- Country: Canada
- Governing body: Judo Quebec; Judo Canada;
- National team: Canadian Olympic team

= Judo in Quebec =

The Japanese martial art and combat sport judo has been practised in the Canadian province of Quebec since 1946.

== History ==
Judo was introduced to Canada in the early twentieth century by Japanese migrants, and was limited to British Columbia until the forced expulsion, internment, and resettlement of Japanese-Canadians after Japan entered the Second World War in 1941. Japanese Canadian expulsion and internment was pivotal in the development of Canadian judo because it forced judoka to settle in other parts of the country. Some returned to the Pacific coast after 1949, but most found new homes in other provinces. New dojos opened in the Prairies, Ontario, and Quebec, primarily in the mid-to-late 1940s, and the centre of Canadian judo shifted from Vancouver to Toronto, where a significant number of judoka had settled after the war. Many early dojos were housed at the local branch of the YMCA, which also provided short-term accommodation, assisted with finding employment, and coordinated social programs for resettled Japanese Canadians. Clubs at military bases, RCMP barracks, and universities were also common.

Hideo "Harold" Tokairin and Yutaka "Fred" Okimura moved from British Columbia to Montreal after the war and started the YMCA Judo Club in 1946. Okimura also established the McGill University Judo Club at the request of the Department of Athletics in 1950, making it the first organized university judo club in Canada. In 1952 Kametaro Akiyama, Okimura, and Tokairin opened the Seidokwan Academy of Judo on Rachel Street in a recreation centre un by the local Catholic parish. It was the first long-term community dojo in Montreal, was sponsored by many of the city's Japanese Canadians, and provided most of the instructors for the McGill club. Seidokwan changed locations several times over the years, but did not close its doors permanently until 2019. French judoka Marc Scala operated several dojos in Montreal in the early 1950s; the one located at 1423 Drummond Street went by the names "Canadian Academy of Judo" in 1953 and "North American Academy of Judo" in 1954, and was likely associated with the Downtown YMCA, which is directly adjacent to this address. Outside of Montreal, Bernard Gauthier began teaching judo and jujitsu in Gatineau and the surrounding area in the late 1940s, and established the Kano Judo Club in Hull in or c. 1947. He also taught judo across the river in Ottawa, Ontario at the YMCA, the University of Ottawa, and Carleton University.

The number or judo clubs increased significantly during the 1960s, in large part due to Raymond Damblant who played a role similar to Shigetaka Sasaki in British Columbia during the pre-war period.
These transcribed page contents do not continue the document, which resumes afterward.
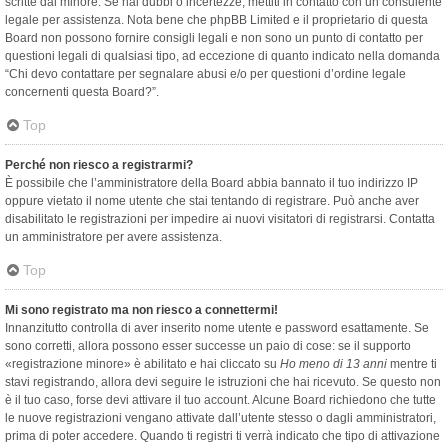
scritte dal minore. Se hai dubbi o incertezze, mettiti in contatto con un consulente
legale per assistenza. Nota bene che phpBB Limited e il proprietario di questa
Board non possono fornire consigli legali e non sono un punto di contatto per
questioni legali di qualsiasi tipo, ad eccezione di quanto indicato nella domanda
“Chi devo contattare per segnalare abusi e/o per questioni d’ordine legale
concernenti questa Board?”.
Top
Perché non riesco a registrarmi?
È possibile che l’amministratore della Board abbia bannato il tuo indirizzo IP
oppure vietato il nome utente che stai tentando di registrare. Può anche aver
disabilitato le registrazioni per impedire ai nuovi visitatori di registrarsi. Contatta
un amministratore per avere assistenza.
Top
Mi sono registrato ma non riesco a connettermi!
Innanzitutto controlla di aver inserito nome utente e password esattamente. Se
sono corretti, allora possono esser successe un paio di cose: se il supporto
«registrazione minore» è abilitato e hai cliccato su
Ho meno di 13 anni
mentre ti
stavi registrando, allora devi seguire le istruzioni che hai ricevuto. Se questo non
è il tuo caso, forse devi attivare il tuo account. Alcune Board richiedono che tutte
le nuove registrazioni vengano attivate dall’utente stesso o dagli amministratori,
prima di poter accedere. Quando ti registri ti verrà indicato che tipo di attivazione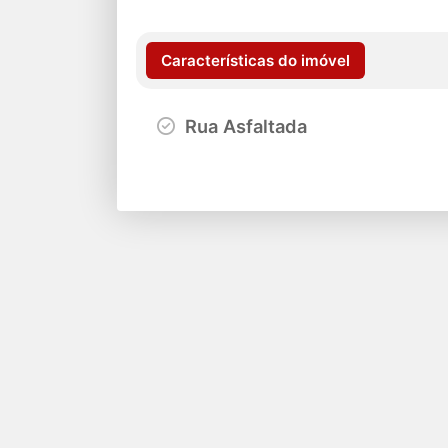
Características do imóvel
Rua Asfaltada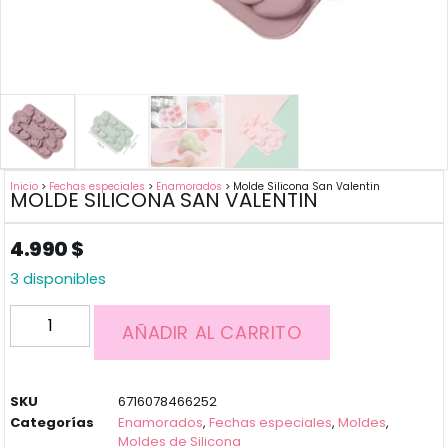
Inicio
>
Fechas especiales
>
Enamorados
> Molde Silicona San Valentin
MOLDE SILICONA SAN VALENTIN
4.990
$
3 disponibles
AÑADIR AL CARRITO
SKU
6716078466252
Categorías
Enamorados
,
Fechas especiales
,
Moldes
,
Moldes de Silicona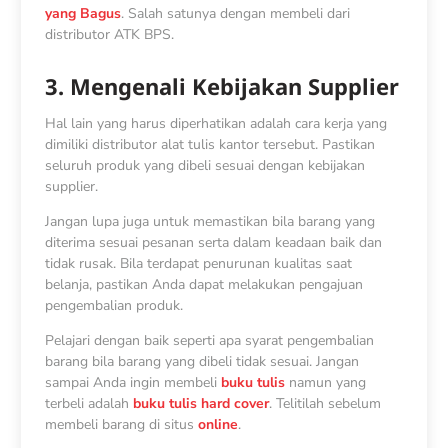
yang Bagus
. Salah satunya dengan membeli dari
distributor ATK BPS.
3. Mengenali Kebijakan Supplier
Hal lain yang harus diperhatikan adalah cara kerja yang
dimiliki distributor alat tulis kantor tersebut. Pastikan
seluruh produk yang dibeli sesuai dengan kebijakan
supplier.
Jangan lupa juga untuk memastikan bila barang yang
diterima sesuai pesanan serta dalam keadaan baik dan
tidak rusak. Bila terdapat penurunan kualitas saat
belanja, pastikan Anda dapat melakukan pengajuan
pengembalian produk.
Pelajari dengan baik seperti apa syarat pengembalian
barang bila barang yang dibeli tidak sesuai. Jangan
sampai Anda ingin membeli
buku tulis
namun yang
terbeli adalah
buku tulis hard cover
. Telitilah sebelum
membeli barang di situs
online
.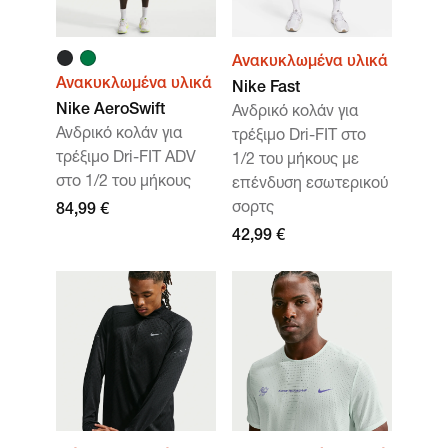
Ανακυκλωμένα υλικά
Ανακυκλωμένα υλικά
Nike Fast
Nike AeroSwift
Ανδρικό κολάν για
Ανδρικό κολάν για
τρέξιμο Dri-FIT στο
τρέξιμο Dri-FIT ADV
1/2 του μήκους με
στο 1/2 του μήκους
επένδυση εσωτερικού
σορτς
84,99 €
42,99 €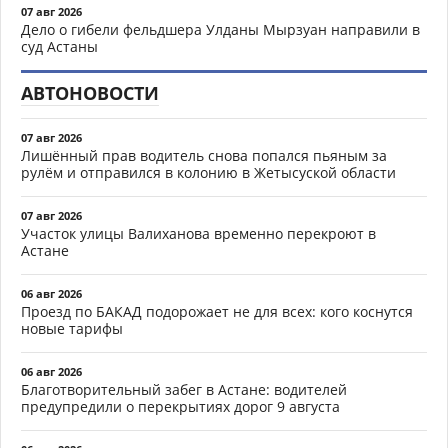
07 авг 2026
Дело о гибели фельдшера Улданы Мырзуан направили в
суд Астаны
АВТОНОВОСТИ
07 авг 2026
Лишённый прав водитель снова попался пьяным за
рулём и отправился в колонию в Жетысуской области
07 авг 2026
Участок улицы Валиханова временно перекроют в
Астане
06 авг 2026
Проезд по БАКАД подорожает не для всех: кого коснутся
новые тарифы
06 авг 2026
Благотворительный забег в Астане: водителей
предупредили о перекрытиях дорог 9 августа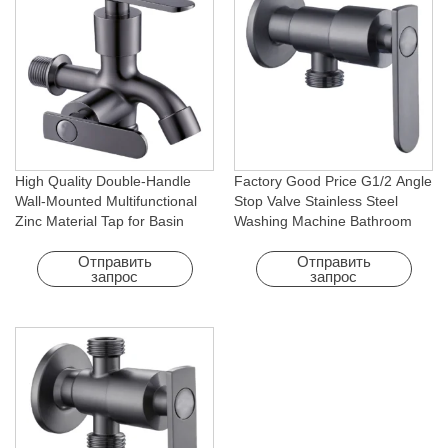
High Quality Double-Handle
Factory Good Price G1/2 Angle
Wall-Mounted Multifunctional
Stop Valve Stainless Steel
Zinc Material Tap for Basin
Washing Machine Bathroom
Washing Machine for Graden &
Faucet Accessory for
Homes
Apartments & Hotels
Отправить
Отправить
запрос
запрос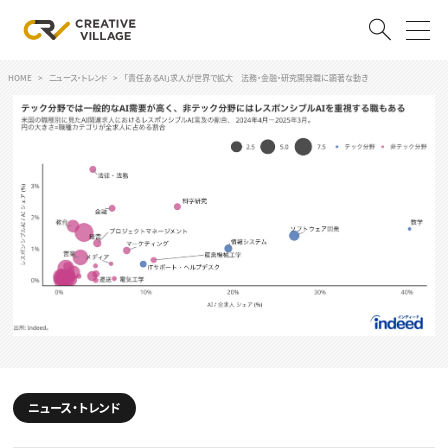
HOME
ニュース・トレンド
「責任あるAI」求人が世界で拡大 法務・金融・研究開発職に顕著な動き
ACCOUNT
ログイン
会員登録
RECRUIT
クリエイター求人を探す
CREATIVE JOB求人検索
特集求人
採用説明会
転職支援サービス
CONTENTS
スキルアップしたい！
スキルアップしたい！ トップ
ニュース・トレンド
デザイン
TOP Creator’s コラム
プログラミング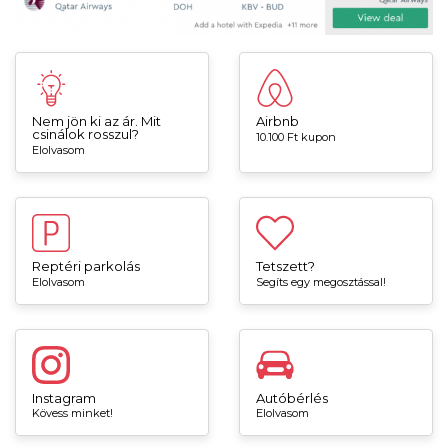
Nem jön ki az ár. Mit
Airbnb
csinálok rosszul?
10.100 Ft kupon
Elolvasom
Reptéri parkolás
Tetszett?
Elolvasom
Segíts egy megosztással!
Instagram
Autóbérlés
Kövess minket!
Elolvasom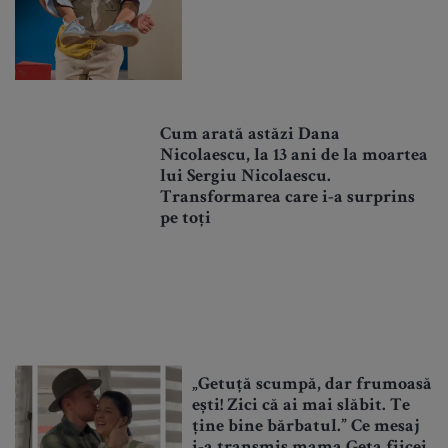
Cum arată astăzi Dana
Nicolaescu, la 13 ani de la moartea
lui Sergiu Nicolaescu.
Transformarea care i-a surprins
pe toți
„Getuță scumpă, dar frumoasă
ești! Zici că ai mai slăbit. Te
ține bine bărbatul.” Ce mesaj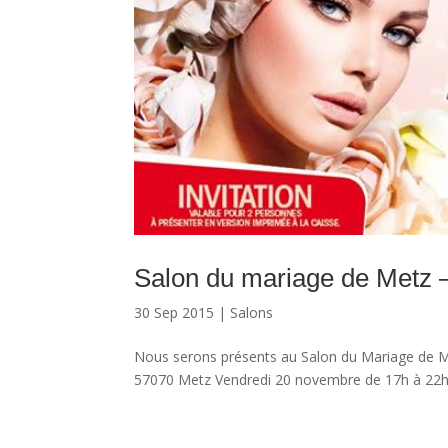
Salon du mariage de Metz 
30 Sep 2015
|
Salons
Nous serons présents au Salon du Mariage de M
57070 Metz Vendredi 20 novembre de 17h à 22h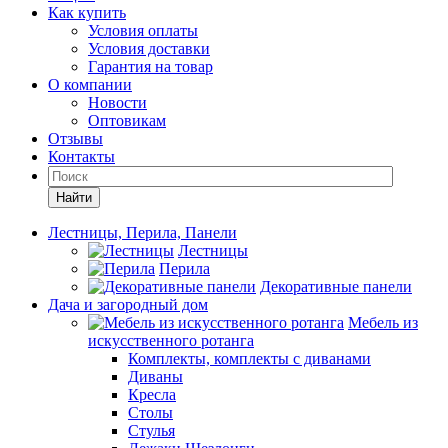
Как купить
Условия оплаты
Условия доставки
Гарантия на товар
О компании
Новости
Оптовикам
Отзывы
Контакты
Найти
Лестницы, Перила, Панели
Лестницы
Перила
Декоративные панели
Дача и загородный дом
Мебель из
искусственного ротанга
Комплекты, комплекты с диванами
Диваны
Кресла
Столы
Стулья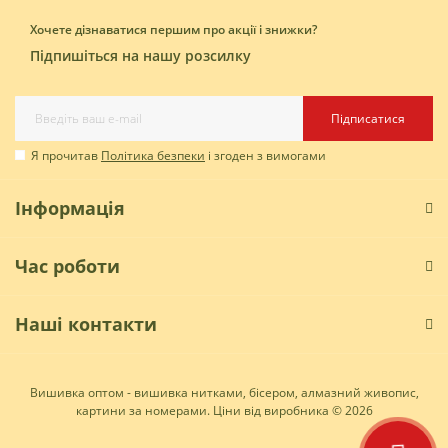
Хочете дізнаватися першим про акції і знижки?
Підпишіться на нашу розсилку
Підписатися
Я прочитав
Політика безпеки
і згоден з вимогами
Інформація
Час роботи
Наші контакти
Вишивка оптом - вишивка нитками, бісером, алмазний живопис,
картини за номерами. Ціни від виробника © 2026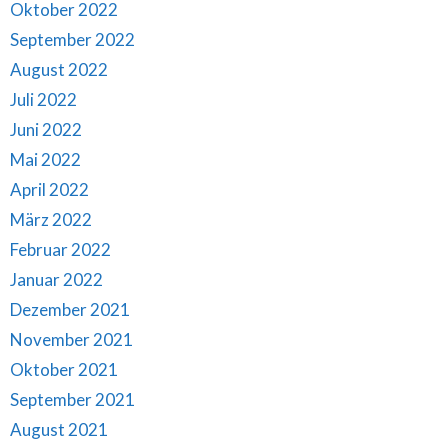
Oktober 2022
September 2022
August 2022
Juli 2022
Juni 2022
Mai 2022
April 2022
März 2022
Februar 2022
Januar 2022
Dezember 2021
November 2021
Oktober 2021
September 2021
August 2021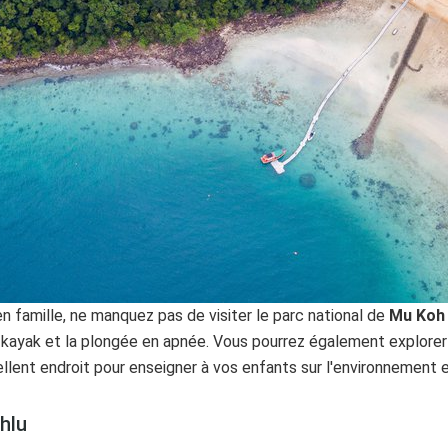
 famille, ne manquez pas de visiter le parc national de
Mu Koh
le kayak et la plongée en apnée. Vous pourrez également explorer
ellent endroit pour enseigner à vos enfants sur l'environnement et
hlu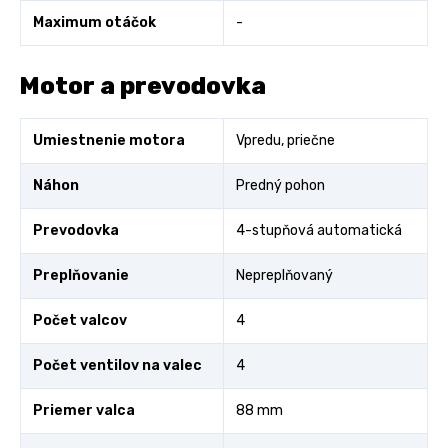
Maximum otáčok
-
Motor a prevodovka
Umiestnenie motora
Vpredu, priečne
Náhon
Predný pohon
Prevodovka
4-stupňová automatická
Preplňovanie
Nepreplňovaný
Počet valcov
4
Počet ventilov na valec
4
Priemer valca
88 mm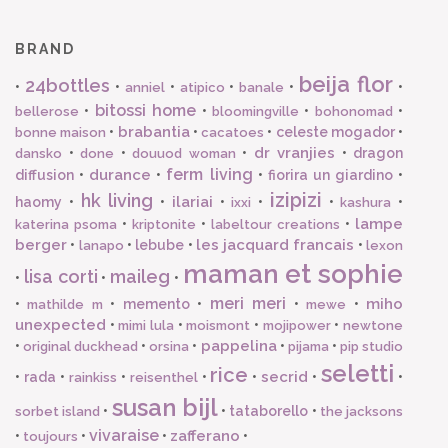
BRAND
beija flor
24bottles
•
•
•
•
•
•
anniel
atipico
banale
bitossi home
•
•
•
•
bellerose
bloomingville
bohonomad
brabantia
•
•
•
celeste mogador
•
bonne maison
cacatoes
dr vranjies
•
•
•
•
dragon
dansko
done
douuod woman
ferm living
durance
diffusion
•
•
•
fiorira un giardino
•
izipizi
hk living
ilariai
haomy
•
•
•
•
•
•
ixxi
kashura
lampe
•
•
•
katerina psoma
kriptonite
labeltour creations
berger
les jacquard francais
•
•
lebube
•
•
lanapo
lexon
maman et sophie
lisa corti
maileg
•
•
•
meri meri
miho
•
•
memento
•
•
•
mathilde m
mewe
unexpected
•
•
•
•
mimi lula
moismont
mojipower
newtone
pappelina
•
•
•
•
•
original duckhead
orsina
pijama
pip studio
seletti
rice
secrid
•
rada
•
•
•
•
•
•
rainkiss
reisenthel
susan bijl
•
•
tataborello
•
sorbet island
the jacksons
vivaraise
zafferano
•
•
•
•
toujours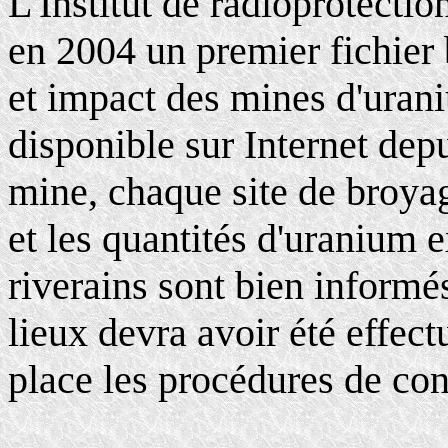
L'Institut de radioprotectio
en 2004 un premier fichie
et impact des mines d'uraniu
disponible sur Internet dep
mine, chaque site de broyag
et les quantités d'uranium ex
riverains sont bien informés
lieux devra avoir été effec
place les procédures de con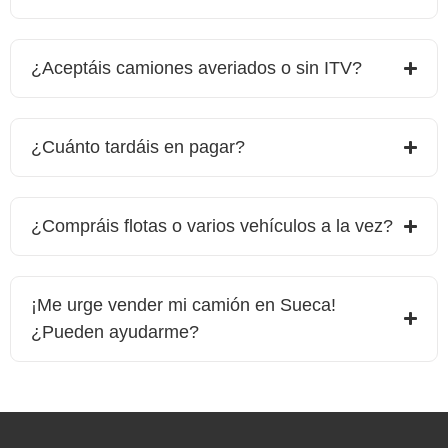
¿Aceptáis camiones averiados o sin ITV?
¿Cuánto tardáis en pagar?
¿Compráis flotas o varios vehículos a la vez?
¡Me urge vender mi camión en
Sueca
!
¿Pueden ayudarme?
Damblant moved from France to Montreal in 1959 to help promote judo in the province on behalf of the French Judo Federation. He began travelling around Quebec's regions to provide instruction and help organize local judo associations, and he consolidated the provincial administration of judo by reorganizing the Quebec Kodokan Judo Black Belt Association in 1966 and serving as its first President. When Damblant first arrived in Quebec there were only 10 dojos, and he is credited with spearheading the infrastructure that led to about 120 clubs and 10,000 judoka in Quebec today.